# Geographic Distance

For two countries, we define their geographic distance in kilometers as the population-weighted average distance between any pairs of cities from those two countries, subject to some inclusion criteria.

Comma-Separated Values (.csv)

Dataset Format:

Data type: cross-sectional.

Number of cities processed: 26,341.

Number of countries covered: 245.

Number of country dyads: 60,025.

Variables included:

Population-weighted Average Distance (in km)

Population-weighted Avg Distance (fraction of earth's hemicircumference)

Border: dummy indicating that the countries border each other

Population-weighted Latitudinal Distance (difference in degrees)

Population-weighted Longitudinal Distance (difference in degrees)

### Methodology

Our new geographic distance database builds on the methodology of the widely-used CEPII GeoDist database by Mayer and Zignago (2011), and provides updated and improved bilateral distance measures for 245 countries, up from 224.

We utilize the GeoNames database to obtain more current and comprehensive information on city populations and locations. Specifically, we start from the cities500 file, which provides information on the geographic coordinates and the population of 209,311 cities, including all cities with a population of over 500. One important advantage of this file with respect to GeoDist is that it provides up-to-date country names, ISO codes and boundaries.

Starting from this file, we perform a selection of the available cities in order to maintain computational feasibility. Consistent with the methodology of GeoDist, that uses the 25 largest cities for each country to compute the population-weighted distance, we keep the top-50 cities of every country. Some countries have fewer than 50 cities, in which case we keep them all. The other key difference with respect to GeoDist, is that we aim to retain as much of the rest of the dataset as possible. In particular, for each country covered, we aim to cover at least half of the country's population. In practice, within each country, we rank cities inversely to their population, and we only discard cities that have both a rank above 25, and a cumulative population share of over 1/2. The resulting dataset includes 26,341 cities, a five-fold increase from GeoDist.
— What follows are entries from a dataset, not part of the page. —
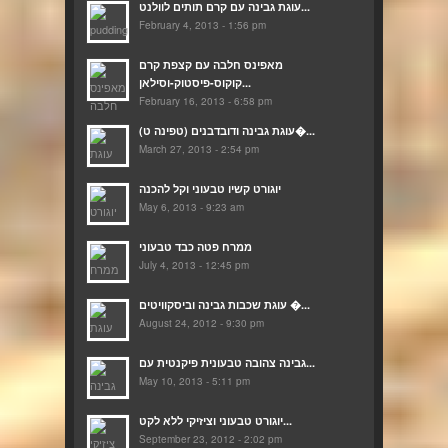
עוגת גבינה עם קרם תותים לוולנט...
February 4, 2013 - 1:56 pm
מאפינס חלבה עם קצפת קרם
קוקוס-פיסטוק-וסילאן...
February 16, 2013 - 6:58 pm
(עוגת גבינה ודובדבנים (טפינה ט�...
March 27, 2013 - 2:54 pm
יוגורט קשיו טבעוני וקל להכנה
May 6, 2013 - 9:23 am
ממרח פטה כבד טבעוני
July 4, 2013 - 12:45 pm
עוגת שכבות גבינה וביסקוויטים �...
August 24, 2012 - 9:30 pm
גבינה צהובה טבעונית פיקנטית עם...
May 10, 2013 - 5:11 pm
יוגורט טבעוני וציזיקי ללא לקט...
September 23, 2012 - 2:02 pm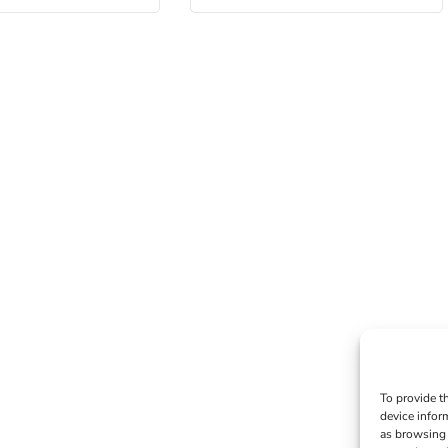
To provide t
device infor
as browsing 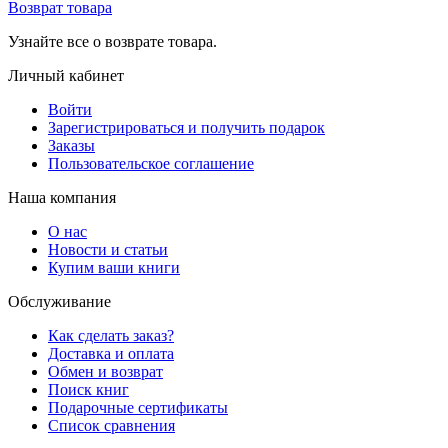
Возврат товара
Узнайте все о возврате товара.
Личный кабинет
Войти
Зарегистрироваться и получить подарок
Заказы
Пользовательское соглашение
Наша компания
О нас
Новости и статьи
Купим ваши книги
Обслуживание
Как сделать заказ?
Доставка и оплата
Обмен и возврат
Поиск книг
Подарочные сертификаты
Список сравнения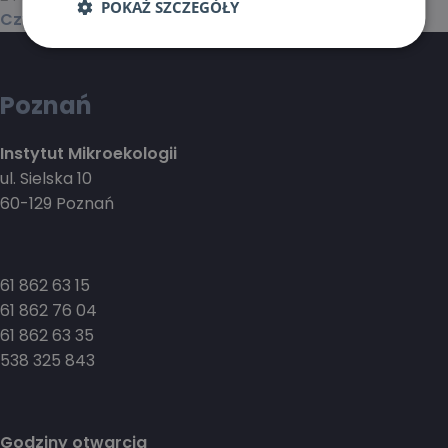
POKAŻ SZCZEGÓŁY
Czytaj dalej >
Poznań
Instytut Mikroekologii
ul. Sielska 10
60-129 Poznań
61 862 63 15
61 862 76 04
61 862 63 35
538 325 843
Godziny otwarcia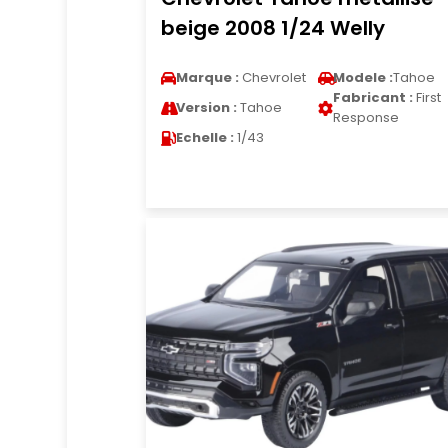
beige 2008 1/24 Welly
Marque :
Chevrolet
Modele :
Tahoe
Fabricant :
First
Version :
Tahoe
Response
Echelle :
1/43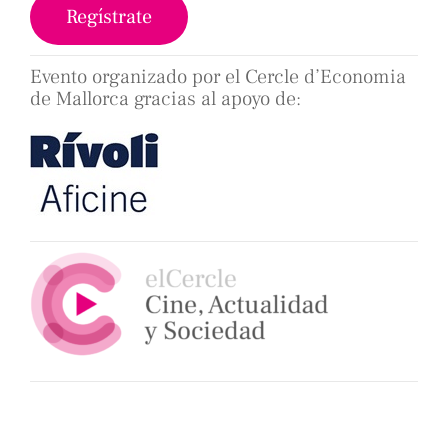
Regístrate
Evento organizado por el Cercle d’Economia
de Mallorca gracias al apoyo de: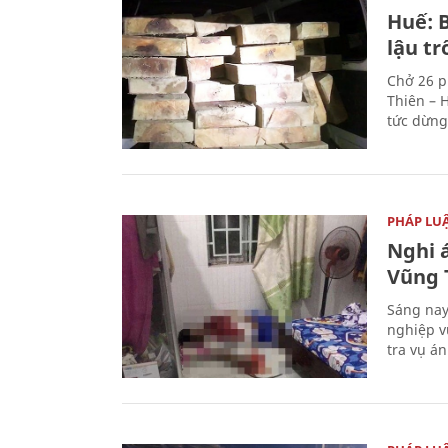
Huế: B
lậu t
Chở 26 p
Thiên – 
tức dừng
PHÁP LU
Nghi á
Vũng 
Sáng nay
nghiệp v
tra vụ á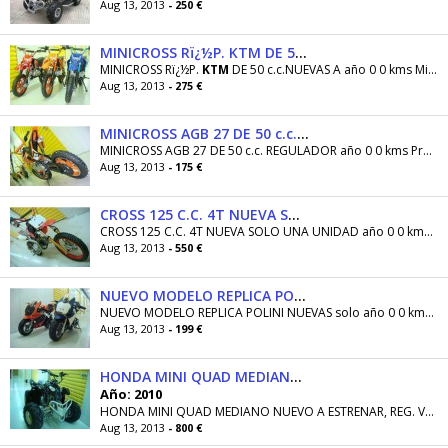
Aug 13, 2013
- 250 €
MINICROSS Rï¿½P. KTM DE 50 c.c.NUEVAS A
MINICROSS Rï¿½P.
KTM
DE 50 c.c.NUEVAS A año 0 0 kms Minimoto de cross de 50 c.c. 2 Tiempos(GASOLINA
Aug 13, 2013
- 275 €
MINICROSS AGB 27 DE 50 c.c. REGULADOR
MINICROSS AGB 27 DE 50 c.c. REGULADOR año 0 0 kms Precio llevandote las dos unidades que quedan, una en Naranja y la otra en azul (175 euros cada...
Aug 13, 2013
- 175 €
CROSS 125 C.C. 4T NUEVA SOLO UNA UNIDAD
CROSS 125 C.C. 4T NUEVA SOLO UNA UNIDAD año 0 0 kms . Mot de cross de 125 c.c. 4 T , 4 Marchas, frenos hidraúlicos, ruedas de tacos y llantas de...
Aug 13, 2013
- 550 €
NUEVO MODELO REPLICA POLINI NUEVAS solo
NUEVO MODELO REPLICA POLINI NUEVAS solo año 0 0 kms .NUEVO MODELO DISPONIBLE DE LA RÉPLICA POLINI, MUY MUY BONITAS Y CON CALIDAD MEJORADA, NO TE...
Aug 13, 2013
- 199 €
HONDA MINI QUAD MEDIANO NUEVO A ESTRENAR, REG. VELOCIDAD
Año: 2010
HONDA MINI QUAD MEDIANO NUEVO A ESTRENAR, REG. VELOCIDAD año 2010 1 kms AHORA TAMBIEN MODELO MAS GRANDE DE 125 C.C. EL REPLICA POLARIS A 550 EUROS...
Aug 13, 2013
- 800 €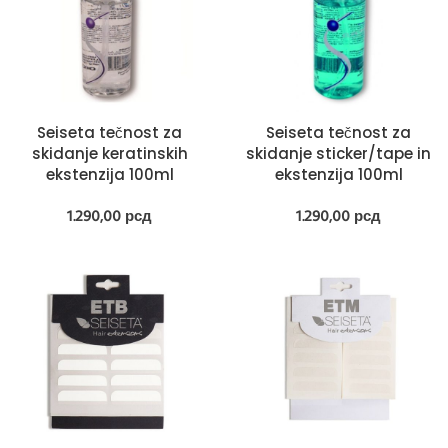
Seiseta tečnost za
Seiseta tečnost za
skidanje keratinskih
skidanje sticker/tape in
ekstenzija 100ml
ekstenzija 100ml
1.290,00
рсд
1.290,00
рсд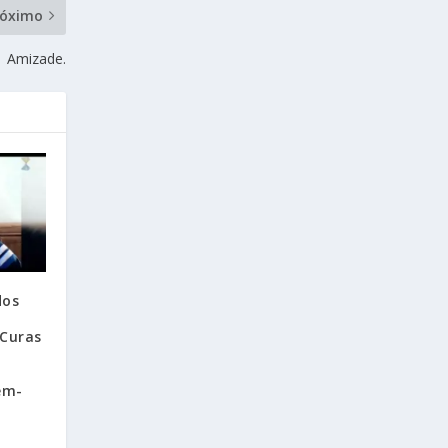
róximo
Amizade.
dos
 Curas
ém-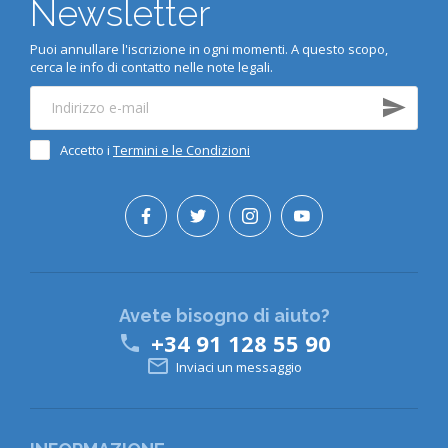
Newsletter
Puoi annullare l'iscrizione in ogni momenti. A questo scopo,
cerca le info di contatto nelle note legali.
Accetto i
Termini e le Condizioni
Avete bisogno di aiuto?
+34 91 128 55 90


Inviaci un messaggio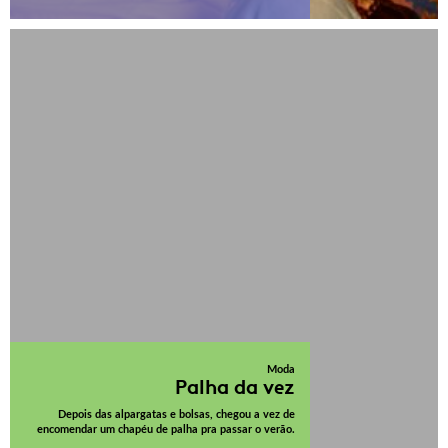
Moda
Palha da vez
Depois das alpargatas e bolsas, chegou a vez de
encomendar um chapéu de palha pra passar o verão.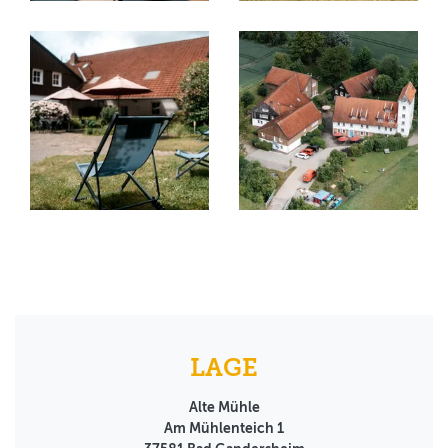
LAGE
Alte Mühle
Am Mühlenteich 1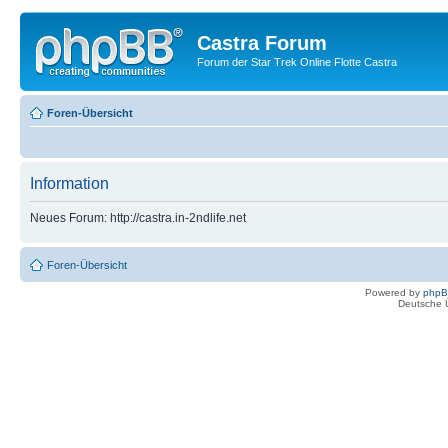
Castra Forum
Forum der Star Trek Online Flotte Castra
Foren-Übersicht
Information
Neues Forum: http://castra.in-2ndlife.net
Foren-Übersicht
Powered by
php
Deutsche 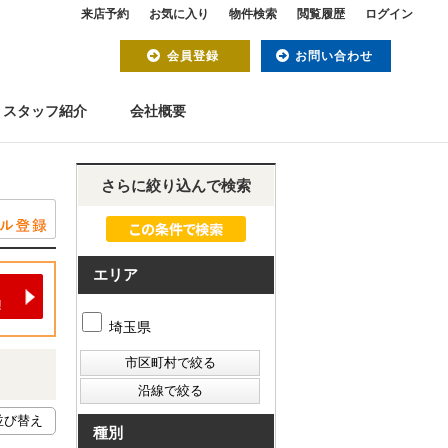
来店予約
お気に入り
物件検索
閲覧履歴
ログイン
会員登録
お問い合わせ
スタッフ紹介
会社概要
さらに絞り込んで検索
エリア
埼玉県
種別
We use the Haversine formula to compute bilateral city distances using their latitude and longitude. We then take country-level population-weighted distances. For internal distances (a country's distance with itself) we exclude zero distances. That is, we exclude the distance of a city to itself.

There are 13 very small countries in the dataset that only have one settlement (e.g. Falkland/Malvinas Islands and the Vatican). For these countries the internal population-weighted distance is undefined, and we impute it with the country's land area using Leamer's formula - √(area/π) . We empirically verified that this approach provides the best area-based prediction of a country's internal distance among common alternatives, measured as the mean squared error of the predicted log internal distance.

Additionally, we include similar measures of latitudinal and longitudinal distance (in degrees) and a dummy variable indicating whether each country pair shares a land border, allowing researchers to control for contiguity effects in gravity model estimations.